Within the listing, how many lines hold the word "inwestycji"? Give the number by itself.

===== Source data =====

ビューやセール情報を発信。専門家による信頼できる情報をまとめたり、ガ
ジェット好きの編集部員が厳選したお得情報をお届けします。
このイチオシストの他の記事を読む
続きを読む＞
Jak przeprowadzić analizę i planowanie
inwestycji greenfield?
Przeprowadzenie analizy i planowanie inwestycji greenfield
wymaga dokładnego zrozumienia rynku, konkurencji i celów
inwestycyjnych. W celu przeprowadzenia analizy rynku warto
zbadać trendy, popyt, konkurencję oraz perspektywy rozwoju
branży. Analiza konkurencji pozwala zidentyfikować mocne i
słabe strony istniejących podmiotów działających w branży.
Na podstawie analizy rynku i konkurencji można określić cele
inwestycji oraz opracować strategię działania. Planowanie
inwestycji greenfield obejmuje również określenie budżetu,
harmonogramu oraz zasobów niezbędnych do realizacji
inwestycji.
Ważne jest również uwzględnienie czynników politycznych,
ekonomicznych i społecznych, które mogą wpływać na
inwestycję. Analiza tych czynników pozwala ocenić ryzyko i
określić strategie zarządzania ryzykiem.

=====
===== Source data =====

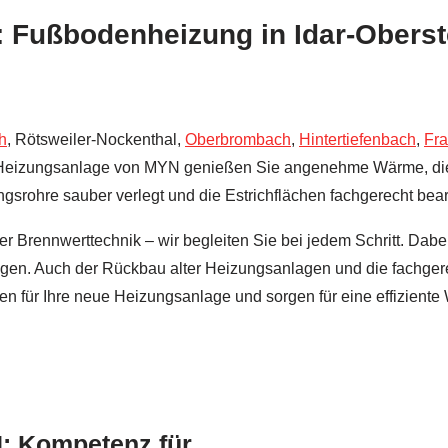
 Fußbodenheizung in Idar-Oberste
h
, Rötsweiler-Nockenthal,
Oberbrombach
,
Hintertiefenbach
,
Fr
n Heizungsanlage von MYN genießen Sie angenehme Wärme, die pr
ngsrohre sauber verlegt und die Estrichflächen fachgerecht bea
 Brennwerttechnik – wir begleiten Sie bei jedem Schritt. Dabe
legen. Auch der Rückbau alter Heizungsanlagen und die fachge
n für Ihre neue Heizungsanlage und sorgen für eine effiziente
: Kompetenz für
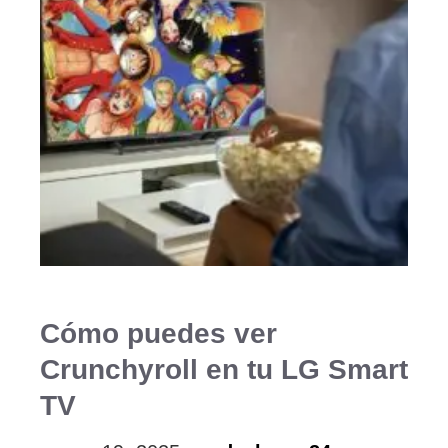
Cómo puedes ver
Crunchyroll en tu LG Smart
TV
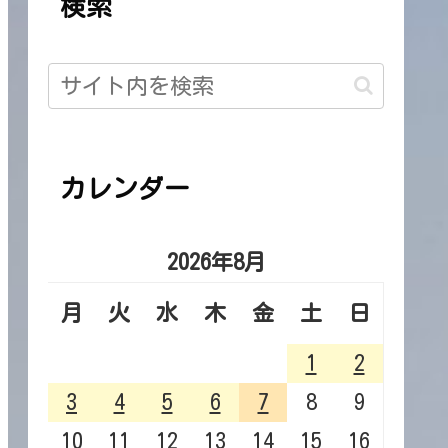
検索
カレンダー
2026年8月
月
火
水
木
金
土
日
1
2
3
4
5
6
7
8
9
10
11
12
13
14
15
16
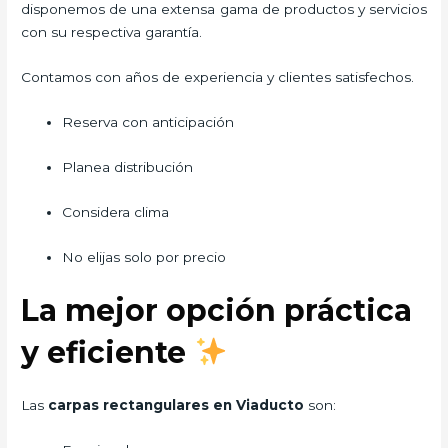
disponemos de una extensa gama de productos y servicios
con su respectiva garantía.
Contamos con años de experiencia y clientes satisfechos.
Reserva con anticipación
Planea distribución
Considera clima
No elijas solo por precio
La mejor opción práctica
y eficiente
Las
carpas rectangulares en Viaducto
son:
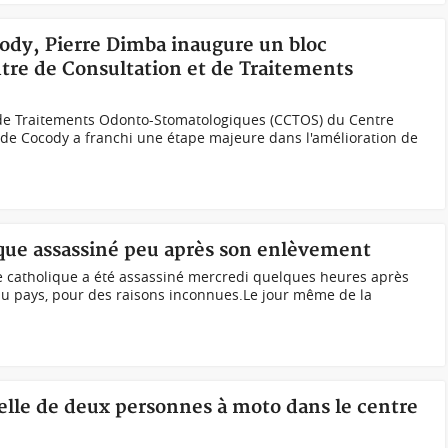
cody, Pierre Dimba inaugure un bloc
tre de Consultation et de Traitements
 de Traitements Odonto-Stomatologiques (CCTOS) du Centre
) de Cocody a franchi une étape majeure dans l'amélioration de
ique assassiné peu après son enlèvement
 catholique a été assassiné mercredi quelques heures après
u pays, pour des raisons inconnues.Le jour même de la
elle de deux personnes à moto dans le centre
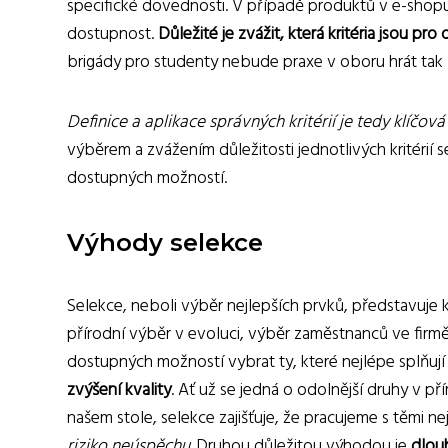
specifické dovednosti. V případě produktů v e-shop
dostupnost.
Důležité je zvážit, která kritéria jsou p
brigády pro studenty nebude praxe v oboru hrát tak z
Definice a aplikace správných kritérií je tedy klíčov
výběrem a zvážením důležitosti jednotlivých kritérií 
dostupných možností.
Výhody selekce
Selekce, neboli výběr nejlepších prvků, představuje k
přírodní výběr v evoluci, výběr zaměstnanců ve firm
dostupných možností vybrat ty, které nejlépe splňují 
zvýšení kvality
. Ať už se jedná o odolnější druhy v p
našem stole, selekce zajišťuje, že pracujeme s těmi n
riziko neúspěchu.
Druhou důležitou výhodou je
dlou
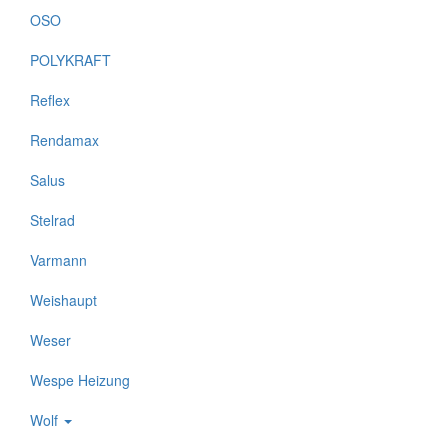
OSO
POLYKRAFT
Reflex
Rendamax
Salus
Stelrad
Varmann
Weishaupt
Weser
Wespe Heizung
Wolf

=====

- Solution to the exercise -
5